[EXERCISE GOAL]: Repeat every line of the data below word for word, omitting the pictures from your answer.

(Beginning of EXERCISE DATA)

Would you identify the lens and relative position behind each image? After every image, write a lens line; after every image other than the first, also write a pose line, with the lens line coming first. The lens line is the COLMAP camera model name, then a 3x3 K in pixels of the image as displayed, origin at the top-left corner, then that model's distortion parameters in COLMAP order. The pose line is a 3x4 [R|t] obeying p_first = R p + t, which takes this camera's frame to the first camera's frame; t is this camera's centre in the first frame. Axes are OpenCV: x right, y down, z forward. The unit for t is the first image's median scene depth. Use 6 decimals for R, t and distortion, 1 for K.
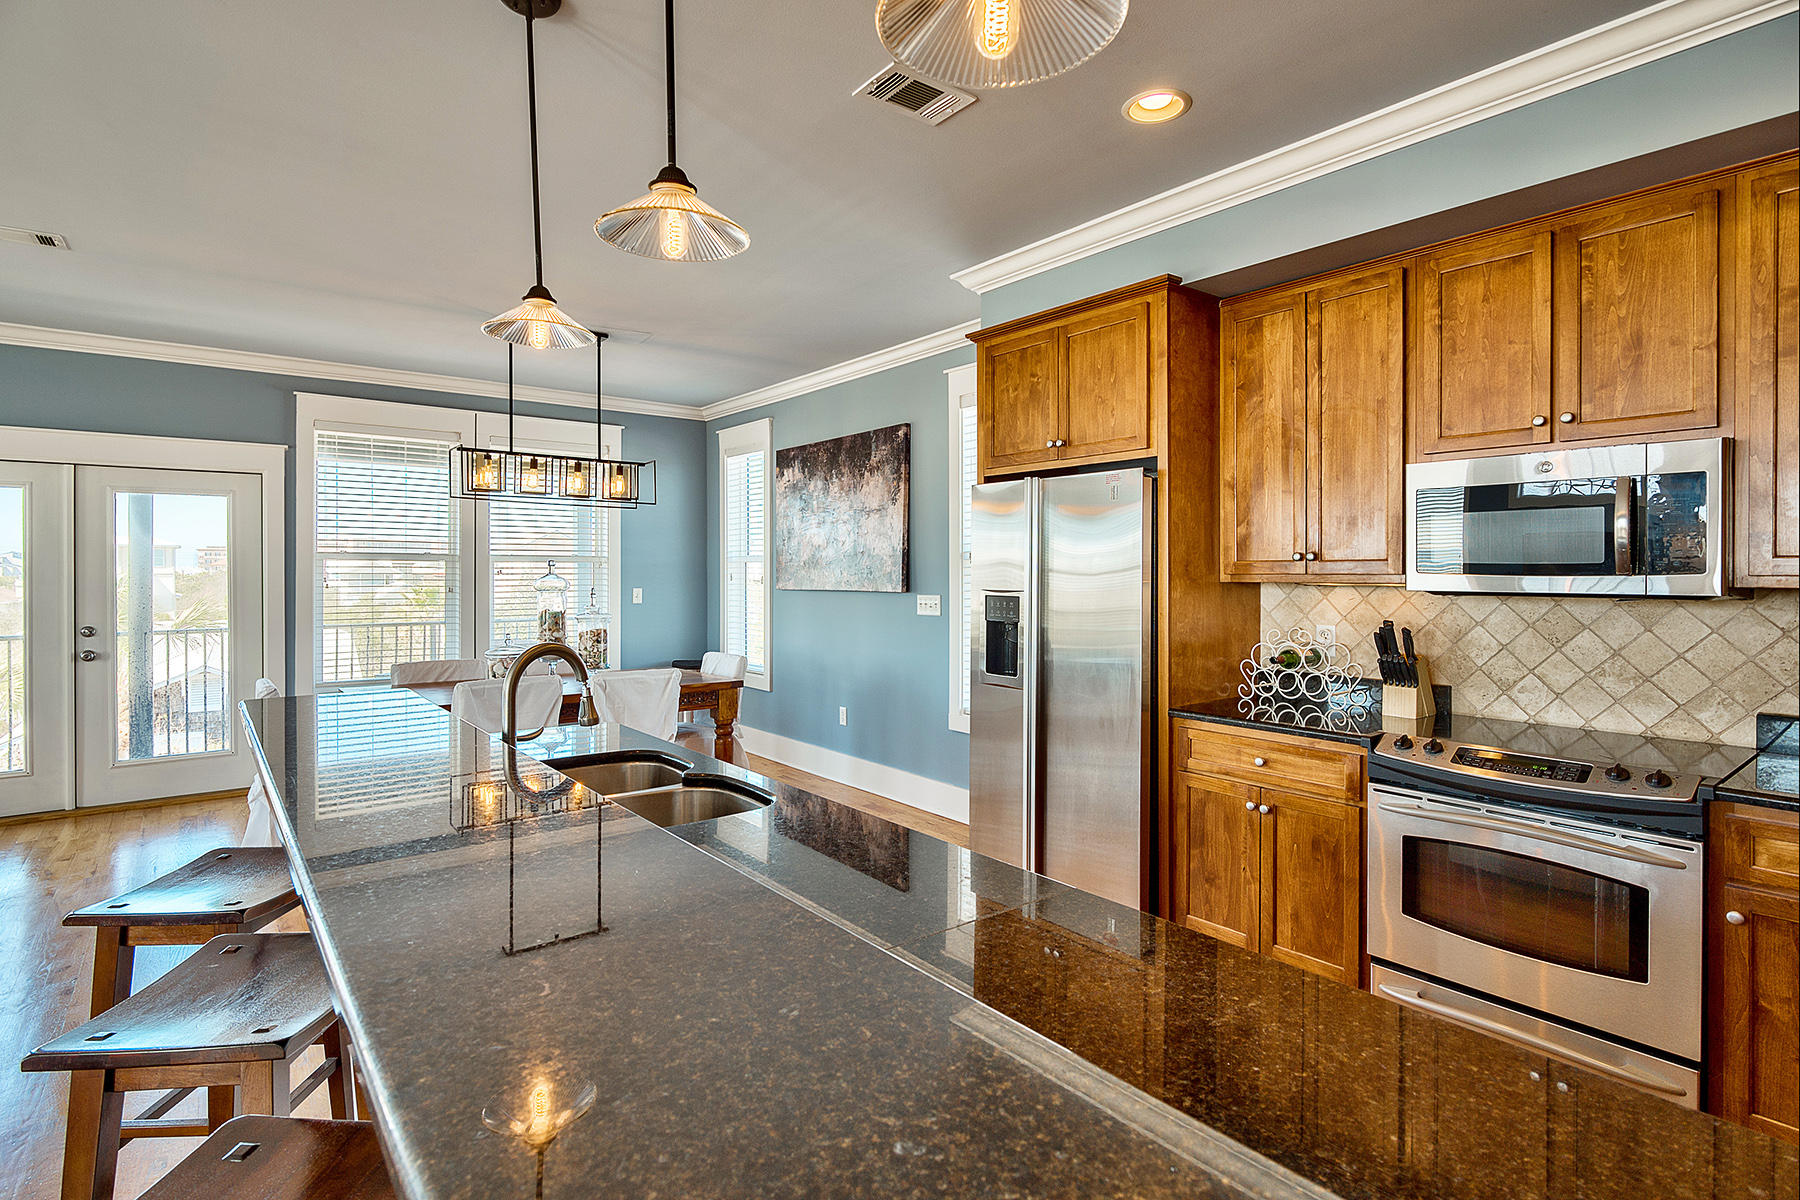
lens RADIAL K [[884.4, 0, 900.0], [0, 884.4, 600.0], [0, 0, 1]] dist [0.000237, -0.000062]
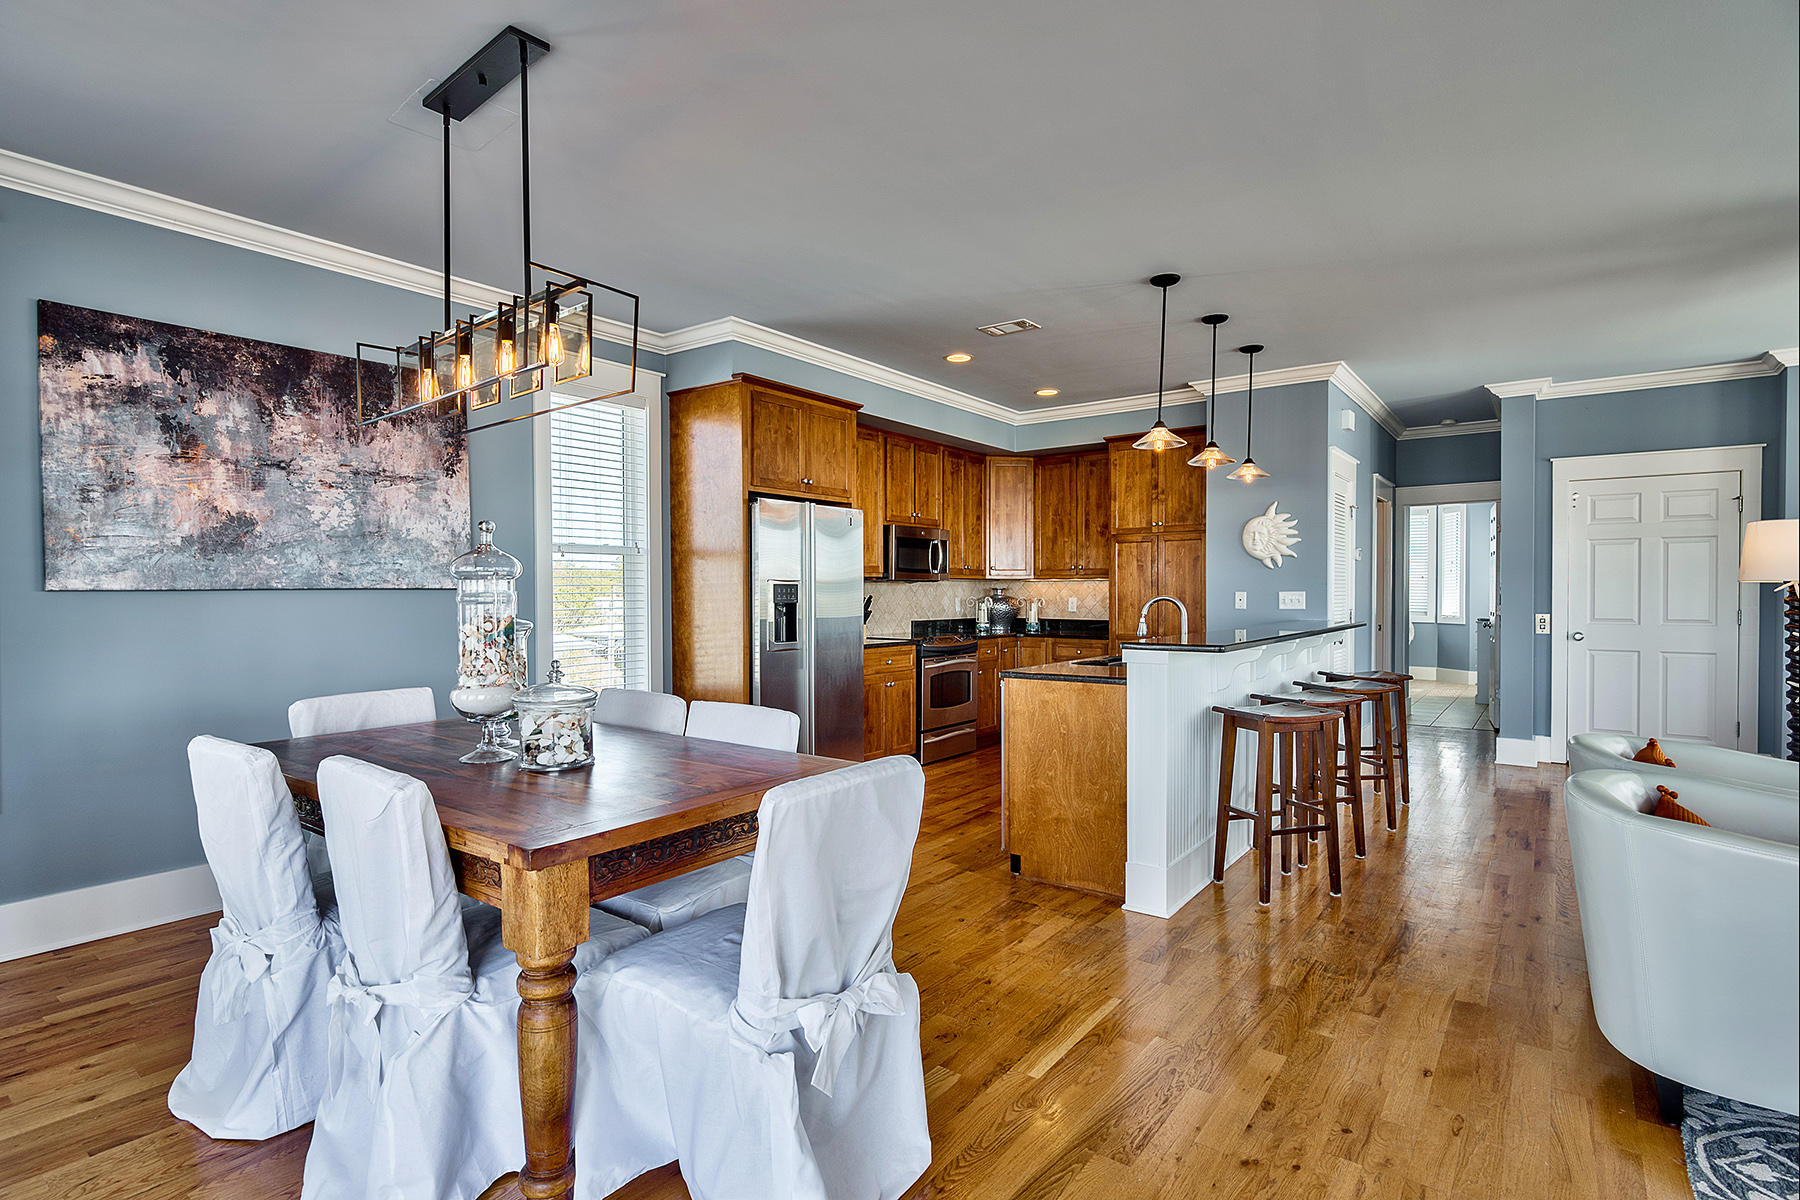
lens RADIAL K [[886.8, 0, 896.7], [0, 886.8, 604.5], [0, 0, 1]] dist [0.001005, 0.000432]
pose [[-0.249537, -0.017757, 0.968202, -0.835712], [0.032293, 0.999123, 0.026647, -0.002981], [-0.967827, 0.037915, -0.248745, 0.787199]]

(End of EXERCISE DATA)

[SOLUTION TO THE PROBLEM]:
Would you identify the lens and relative position behind each image? After every image, write a lens line; after every image other than the first, also write a pose line, with the lens line coming first. The lens line is the COLMAP camera model name, then a 3x3 K in pixels of the image as displayed, origin at the top-left corner, then that model's distortion parameters in COLMAP order. The pose line is a 3x4 [R|t] obeying p_first = R p + t, which takes this camera's frame to the first camera's frame; t is this camera's centre in the first frame. Axes are OpenCV: x right, y down, z forward. The unit for t is the first image's median scene depth. Use 6 decimals for R, t and distortion, 1 for K.
lens RADIAL K [[884.4, 0, 900.0], [0, 884.4, 600.0], [0, 0, 1]] dist [0.000237, -0.000062]
lens RADIAL K [[886.8, 0, 896.7], [0, 886.8, 604.5], [0, 0, 1]] dist [0.001005, 0.000432]
pose [[-0.249537, -0.017757, 0.968202, -0.835712], [0.032293, 0.999123, 0.026647, -0.002981], [-0.967827, 0.037915, -0.248745, 0.787199]]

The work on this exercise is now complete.